Monday, November 24, 2008

stumbling headlong after freedom


"It seemed like we, as women, have been should-ing all over ourselves." - Carrie Bradshaw, Sex and the City

"We were never intended to be the center of the universe--to be God. If you try to be God, or organize life around yourself as God, you run against the grain of the universe. The universe won't back your being God. So you are frustrated." - E. Stanley Jones, The Unshakable Kingdom and the Unchanging Person

"Who told you that you were naked?" - Genesis 3:11

The issue of value has been extremely important to me in recent months. You could pretty much say it's the Nikki Gordy 2008 theme. I went through some major transitions in my life this year--graduating college, the break-up of a serious relationship, starting an MFA program and a campus ministry internship, hearing a call from God about ministry to homeless youth. It's no small thing to go from a Whole Foods workhorse in a steady relationship and in college to a single graduate student living off two internships and having less than an iota of certainty about what the future holds. It makes you think, for sure. It makes you stop and take a look around and ask yourself just where exactly your sense of identity is coming from, and the answer may surprise you.

For me, my sense of worth was coming from a lot of sources other than Jesus. I realized that I felt like I had greater value in life when I had a full-time job, a boyfriend, money in my savings account, and size 8 jeans. It's pretty terrible, but I had to admit it. I had to come to terms with the fact that I had this very specific set of principles that, to me, defined a successful life. I accumulated them through cultural influence, family values, and my own personal goals and desires. There were all these things that I felt I should be doing, and very specific time frames in which I should have them done.

This, of course, seeps from pragmatic things like money and jobs inward to the spiritual realm (not like it isn't all connected, but you know what I mean). I start criticizing my own relationship with God, telling myself where I should be spiritually, the incomparable prayer life I should have achieved by now, the sins I should have long since overcome. I become my own worst enemy as I start chip-chip-chipping away at the covering of grace, insisting that these religious gold stars should be the measuring stick of my value as a human being instead of the unconditional love of Jesus Christ.

I'm reading Searching For God Knows What by Donald Miller right now, and in it he talks about the Genesis story in a pretty fresh way. He says that the crux of original sin was that humanity looked to something other than God to tell us who we are. We went against the grain of the universe, the entire fabric of Eden, by placing ourselves as the center of it and accepting Satan's twisted assessment of our identity: "You're inferior. You're worthless. Eat this, and you can gain worth. You can be wiser than God." When God confronts them afterward, He goes straight for the heart of the matter: "Who told you you were naked?" In other words, who told you there was something wrong with you?

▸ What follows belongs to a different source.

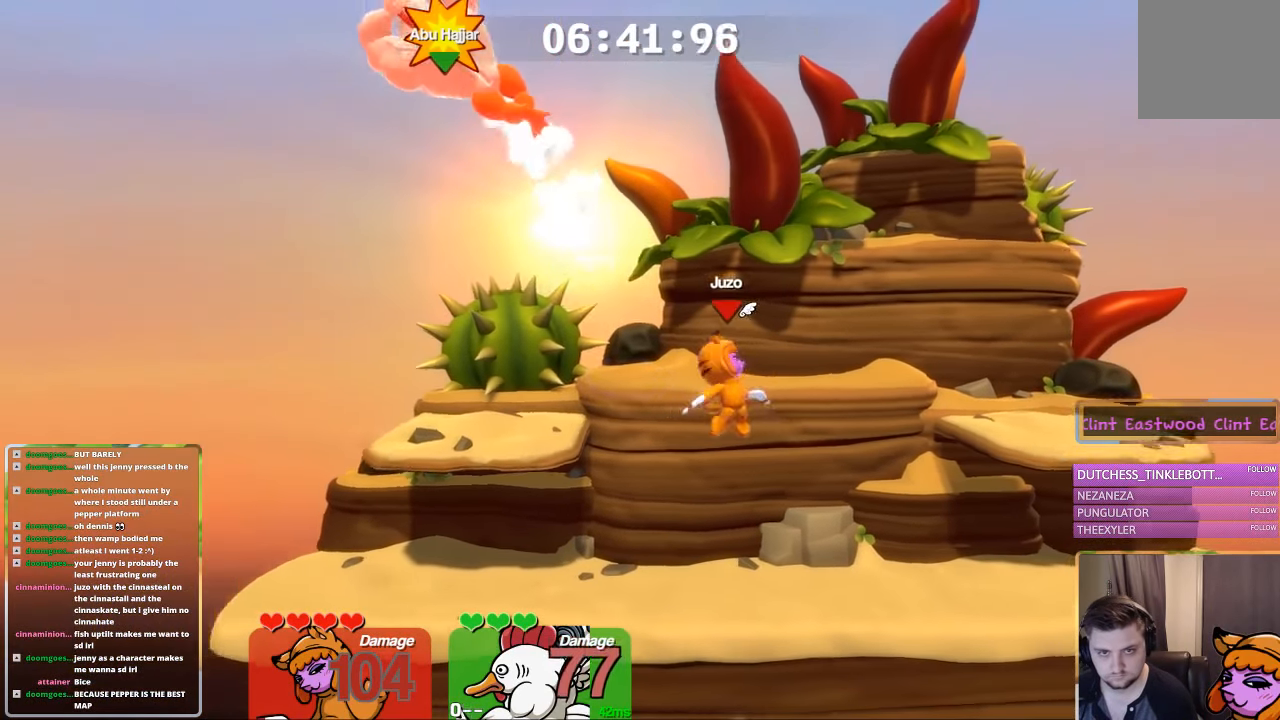
{"buttons": ["L1"], "left_stick": "left", "right_stick": "up", "events": [[150, "A", "down"], [266, "A", "up"], [416, "L1", "down"], [416, "right_stick", "up"]]}
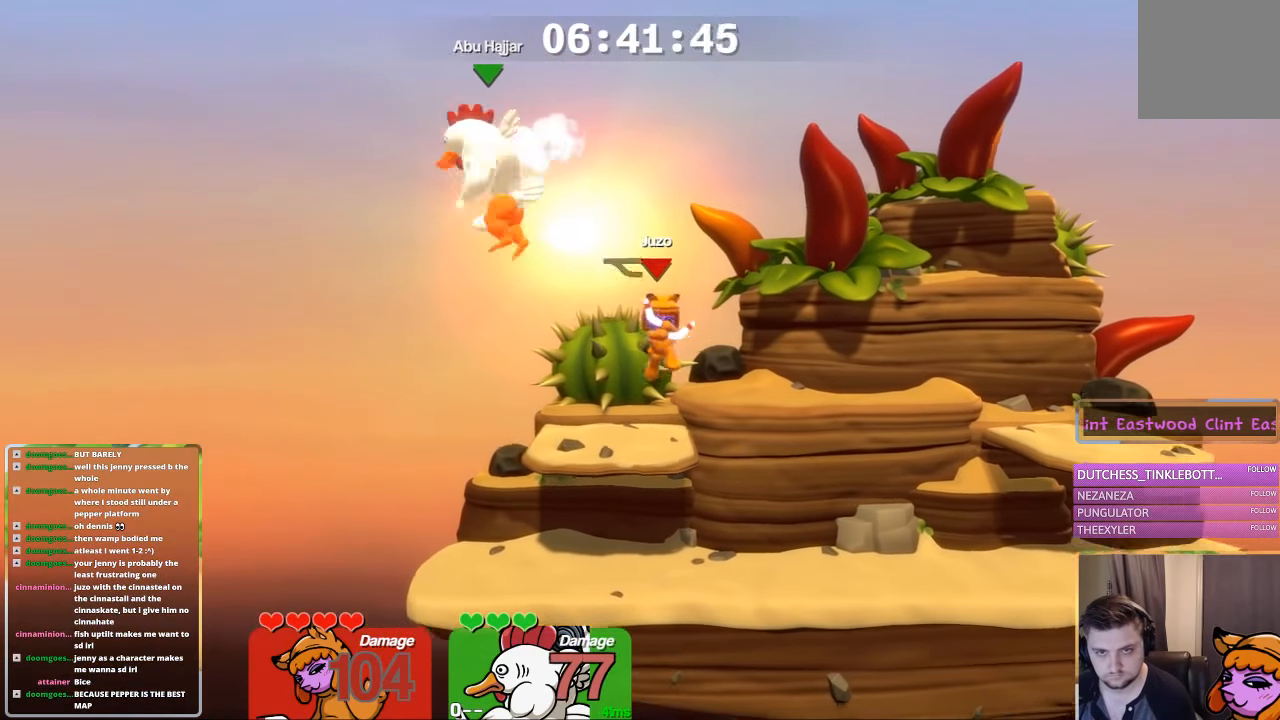
{"buttons": ["L1"], "left_stick": "down-right", "right_stick": "center", "events": [[250, "L1", "up"], [283, "left_stick", "right"], [367, "L1", "down"], [417, "right_stick", "center"], [500, "left_stick", "down-right"]]}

I feel like I could spend a lifetime "improving" myself and still come up unfinished and unsatisfied. I don't want to fall into the trap of "shoulding" all over myself, of buying into the world's standards for what makes a successful career, a pretty girl, a good Christian. It's exhausting, and it's a wild goose chase that doesn't have a happy ending.

Instead of heaping hate and condemnation onto my own head, I'm going to accept God's invitation to a life of freedom--one where the sole rule, benchmark, and standard is this: Follow me.

1 comments:

Zechariah said...

several things:

#1, I love the title you've given me under the Mooses column (Zech Certainly Don't Play)

#2, I love E. Stanley Jones. That book and The Divine Yes -- his last two works -- have to be his best, and are two of the most important theological books I know of.

#3, "I become my own worst enemy as I start chip-chip-chipping away at the covering of grace, insisting that these religious gold stars should be the measuring stick of my value as a human being instead of the unconditional love of Jesus Christ."

It wasn't until this year that i came to the revelation that I am not a Man of God because I am holy, but because I truly want to be a Man of God, including everything that entails, even what it requires me to give up. The same is the true for any Man or Woman of God.

Ron Barnard said it best at Breakaway two years ago: "If you really want to be in God's Will, you already are."